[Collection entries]
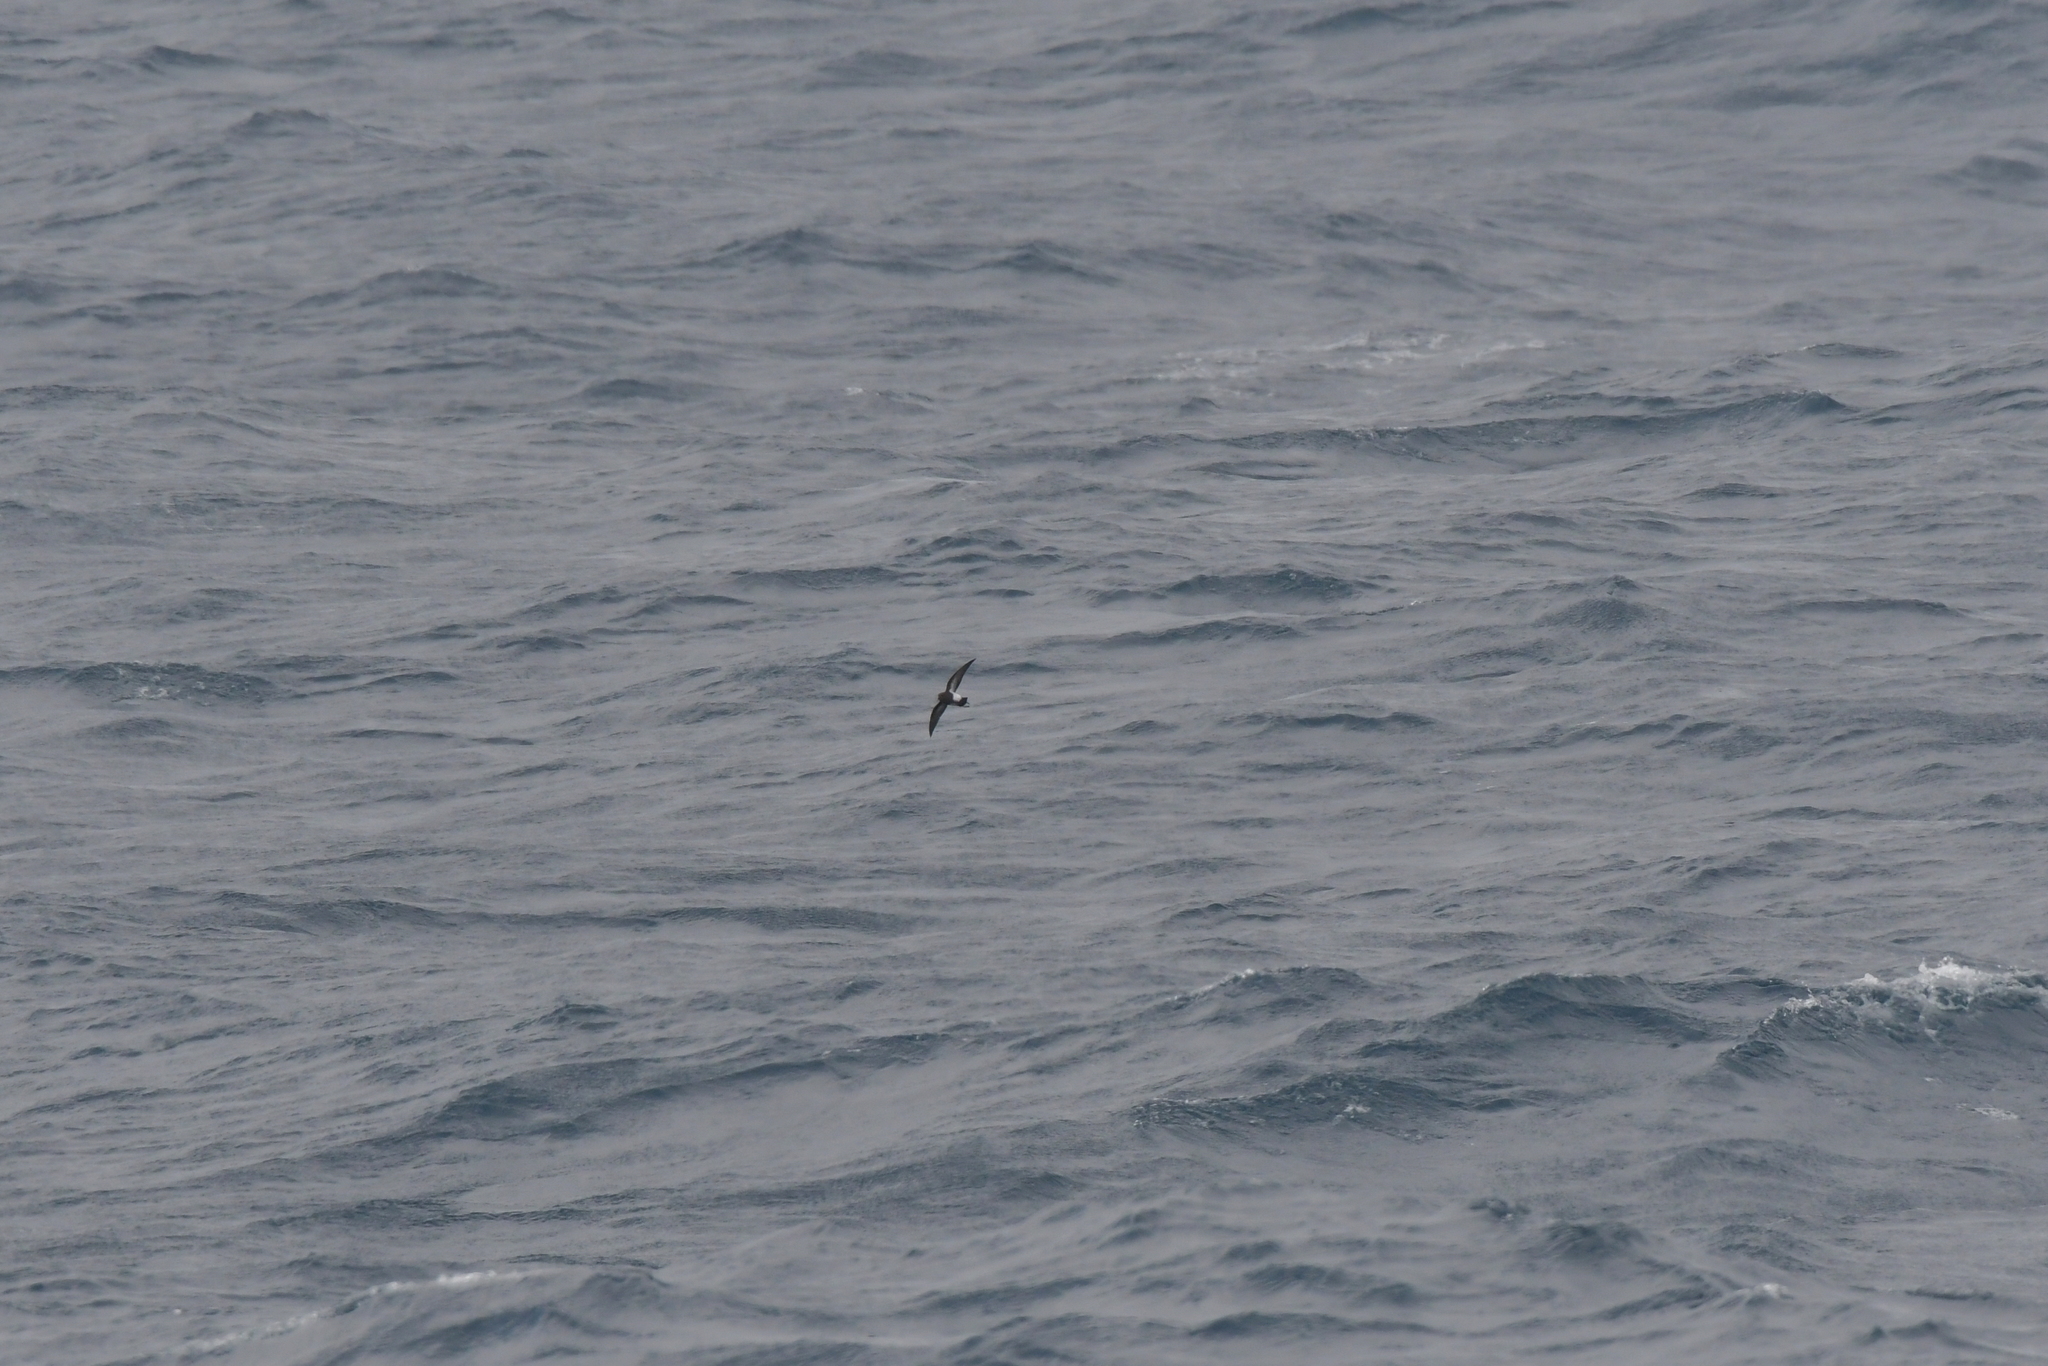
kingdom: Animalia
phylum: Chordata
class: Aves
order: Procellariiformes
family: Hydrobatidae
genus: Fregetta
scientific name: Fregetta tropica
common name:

--

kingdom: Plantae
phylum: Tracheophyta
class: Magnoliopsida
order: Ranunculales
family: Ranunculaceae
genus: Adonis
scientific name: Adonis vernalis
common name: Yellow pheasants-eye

--

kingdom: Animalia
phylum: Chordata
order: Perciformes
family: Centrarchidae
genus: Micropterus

▶ Set task:
Convert the entries from the line with "class: Magnoliopsida" to the line with "common name: Yellow pheasants-eye", both included, into a two-column CSV with the columns field and value. Give one row per entry, with its text under field and its answer under value, each in a single quoted field and with any line breaks replaced by spaces.

▶ Complete output:
field,value
"class:","Magnoliopsida"
"order:","Ranunculales"
"family:","Ranunculaceae"
"genus:","Adonis"
"scientific name:","Adonis vernalis"
"common name:","Yellow pheasants-eye"